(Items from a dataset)
Segment Open

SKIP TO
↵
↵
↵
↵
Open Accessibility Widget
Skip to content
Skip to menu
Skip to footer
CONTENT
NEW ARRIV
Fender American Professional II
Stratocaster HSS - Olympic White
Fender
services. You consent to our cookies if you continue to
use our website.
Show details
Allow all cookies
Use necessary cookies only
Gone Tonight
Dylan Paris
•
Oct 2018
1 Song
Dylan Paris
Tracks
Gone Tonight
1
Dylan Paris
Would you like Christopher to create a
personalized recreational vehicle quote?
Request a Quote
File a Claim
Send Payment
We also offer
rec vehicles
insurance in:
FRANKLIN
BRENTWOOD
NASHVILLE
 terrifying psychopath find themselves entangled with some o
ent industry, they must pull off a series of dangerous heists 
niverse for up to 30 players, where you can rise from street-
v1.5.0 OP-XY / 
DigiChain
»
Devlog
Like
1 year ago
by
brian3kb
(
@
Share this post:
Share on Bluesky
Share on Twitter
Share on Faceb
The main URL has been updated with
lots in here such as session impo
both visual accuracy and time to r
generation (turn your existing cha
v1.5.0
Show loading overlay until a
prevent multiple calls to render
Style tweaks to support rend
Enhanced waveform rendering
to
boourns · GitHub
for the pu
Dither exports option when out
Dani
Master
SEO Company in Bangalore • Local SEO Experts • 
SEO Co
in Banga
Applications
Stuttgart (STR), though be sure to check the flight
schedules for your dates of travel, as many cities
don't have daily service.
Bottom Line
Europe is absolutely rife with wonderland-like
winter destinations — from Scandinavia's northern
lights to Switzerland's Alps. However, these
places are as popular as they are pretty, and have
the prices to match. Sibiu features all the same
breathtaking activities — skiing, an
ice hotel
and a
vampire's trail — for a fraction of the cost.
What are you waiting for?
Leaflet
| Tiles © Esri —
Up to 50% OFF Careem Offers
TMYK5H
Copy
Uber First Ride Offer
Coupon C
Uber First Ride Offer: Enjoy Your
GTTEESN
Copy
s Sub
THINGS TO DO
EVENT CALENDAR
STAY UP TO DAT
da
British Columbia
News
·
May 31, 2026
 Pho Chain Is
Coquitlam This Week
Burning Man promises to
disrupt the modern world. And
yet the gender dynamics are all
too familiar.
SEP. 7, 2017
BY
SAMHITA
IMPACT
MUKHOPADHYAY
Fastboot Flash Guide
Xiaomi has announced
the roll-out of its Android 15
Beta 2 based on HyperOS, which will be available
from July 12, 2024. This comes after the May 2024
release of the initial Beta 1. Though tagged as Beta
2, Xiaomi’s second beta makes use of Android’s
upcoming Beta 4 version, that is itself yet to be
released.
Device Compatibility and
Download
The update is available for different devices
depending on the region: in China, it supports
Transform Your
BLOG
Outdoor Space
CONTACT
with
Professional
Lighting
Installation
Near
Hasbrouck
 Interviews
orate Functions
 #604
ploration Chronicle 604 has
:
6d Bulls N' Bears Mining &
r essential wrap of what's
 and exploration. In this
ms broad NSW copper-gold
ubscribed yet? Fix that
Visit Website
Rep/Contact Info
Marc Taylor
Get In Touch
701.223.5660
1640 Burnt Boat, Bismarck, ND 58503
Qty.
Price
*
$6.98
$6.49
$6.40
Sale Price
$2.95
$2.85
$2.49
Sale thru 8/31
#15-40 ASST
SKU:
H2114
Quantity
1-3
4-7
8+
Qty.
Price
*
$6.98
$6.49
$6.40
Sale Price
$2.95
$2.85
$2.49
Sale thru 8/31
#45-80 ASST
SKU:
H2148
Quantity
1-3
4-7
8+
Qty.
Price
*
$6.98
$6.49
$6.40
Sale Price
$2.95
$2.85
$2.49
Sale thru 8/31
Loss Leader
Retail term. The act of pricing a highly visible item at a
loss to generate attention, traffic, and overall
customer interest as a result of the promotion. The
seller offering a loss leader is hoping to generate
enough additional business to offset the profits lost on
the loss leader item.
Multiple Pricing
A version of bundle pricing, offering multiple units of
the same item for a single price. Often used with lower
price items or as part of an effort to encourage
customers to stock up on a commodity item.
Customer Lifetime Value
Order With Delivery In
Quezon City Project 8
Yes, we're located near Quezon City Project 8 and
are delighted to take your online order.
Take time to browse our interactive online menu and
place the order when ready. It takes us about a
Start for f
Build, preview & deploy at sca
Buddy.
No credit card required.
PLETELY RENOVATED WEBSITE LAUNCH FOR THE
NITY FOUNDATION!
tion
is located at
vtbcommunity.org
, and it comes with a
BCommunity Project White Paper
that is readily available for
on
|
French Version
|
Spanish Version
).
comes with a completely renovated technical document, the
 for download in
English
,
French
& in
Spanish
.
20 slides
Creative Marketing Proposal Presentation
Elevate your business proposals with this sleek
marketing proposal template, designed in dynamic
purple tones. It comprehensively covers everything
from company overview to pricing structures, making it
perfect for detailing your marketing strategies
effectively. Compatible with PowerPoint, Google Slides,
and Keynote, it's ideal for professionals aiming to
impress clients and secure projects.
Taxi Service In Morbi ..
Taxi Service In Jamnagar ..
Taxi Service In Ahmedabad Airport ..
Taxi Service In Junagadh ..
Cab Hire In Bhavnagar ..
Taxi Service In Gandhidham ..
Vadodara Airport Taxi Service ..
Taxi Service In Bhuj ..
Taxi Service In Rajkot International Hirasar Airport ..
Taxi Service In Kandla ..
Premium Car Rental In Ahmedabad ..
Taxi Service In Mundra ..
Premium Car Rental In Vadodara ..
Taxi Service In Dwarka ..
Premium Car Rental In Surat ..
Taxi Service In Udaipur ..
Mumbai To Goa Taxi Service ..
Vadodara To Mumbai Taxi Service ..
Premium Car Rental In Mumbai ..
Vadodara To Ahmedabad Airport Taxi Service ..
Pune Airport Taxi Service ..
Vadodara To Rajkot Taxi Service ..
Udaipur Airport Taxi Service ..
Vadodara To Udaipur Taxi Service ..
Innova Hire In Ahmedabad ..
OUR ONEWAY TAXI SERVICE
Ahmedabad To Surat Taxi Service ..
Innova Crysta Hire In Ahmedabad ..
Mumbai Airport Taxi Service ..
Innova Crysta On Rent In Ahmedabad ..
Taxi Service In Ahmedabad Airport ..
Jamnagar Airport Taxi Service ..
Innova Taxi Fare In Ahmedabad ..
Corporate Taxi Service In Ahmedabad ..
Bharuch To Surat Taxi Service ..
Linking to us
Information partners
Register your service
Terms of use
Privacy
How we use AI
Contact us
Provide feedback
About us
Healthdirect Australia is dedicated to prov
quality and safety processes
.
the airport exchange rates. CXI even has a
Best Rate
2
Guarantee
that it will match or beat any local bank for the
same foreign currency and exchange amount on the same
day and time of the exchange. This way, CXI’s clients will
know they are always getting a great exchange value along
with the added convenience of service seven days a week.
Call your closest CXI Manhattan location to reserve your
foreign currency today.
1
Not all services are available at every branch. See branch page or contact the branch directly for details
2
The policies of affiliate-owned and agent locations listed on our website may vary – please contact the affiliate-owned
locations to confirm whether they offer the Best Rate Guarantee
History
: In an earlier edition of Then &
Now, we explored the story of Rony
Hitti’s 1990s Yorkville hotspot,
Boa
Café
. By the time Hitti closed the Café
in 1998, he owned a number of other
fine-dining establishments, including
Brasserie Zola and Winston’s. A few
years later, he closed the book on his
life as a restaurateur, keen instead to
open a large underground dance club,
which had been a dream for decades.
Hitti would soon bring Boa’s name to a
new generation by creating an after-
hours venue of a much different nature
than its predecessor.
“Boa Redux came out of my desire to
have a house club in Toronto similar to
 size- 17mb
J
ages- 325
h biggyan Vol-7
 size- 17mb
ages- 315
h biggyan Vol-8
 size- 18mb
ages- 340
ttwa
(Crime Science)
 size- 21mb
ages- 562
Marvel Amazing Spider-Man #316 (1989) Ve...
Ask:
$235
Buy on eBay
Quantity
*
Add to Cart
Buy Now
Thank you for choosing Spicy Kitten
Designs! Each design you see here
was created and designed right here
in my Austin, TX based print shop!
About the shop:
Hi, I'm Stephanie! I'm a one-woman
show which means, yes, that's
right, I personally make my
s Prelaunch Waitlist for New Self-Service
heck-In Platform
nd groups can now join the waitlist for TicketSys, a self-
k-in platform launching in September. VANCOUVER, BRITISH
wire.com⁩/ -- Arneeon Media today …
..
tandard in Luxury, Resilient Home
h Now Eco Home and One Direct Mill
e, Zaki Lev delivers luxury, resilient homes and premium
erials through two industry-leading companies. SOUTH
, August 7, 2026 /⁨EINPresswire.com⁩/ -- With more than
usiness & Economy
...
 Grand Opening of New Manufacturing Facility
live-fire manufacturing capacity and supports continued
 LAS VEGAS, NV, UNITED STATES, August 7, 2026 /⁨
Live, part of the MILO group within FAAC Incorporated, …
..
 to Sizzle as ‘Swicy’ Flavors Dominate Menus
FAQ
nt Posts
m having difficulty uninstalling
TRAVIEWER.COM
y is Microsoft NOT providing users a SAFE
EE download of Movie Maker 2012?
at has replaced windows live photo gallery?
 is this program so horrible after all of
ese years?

Segment Closed

→ Task item
Look over the records above and copy each line that includes the string "exchange".

→ Answer below
the airport exchange rates. CXI even has a
same foreign currency and exchange amount on the same
day and time of the exchange. This way, CXI’s clients will
know they are always getting a great exchange value along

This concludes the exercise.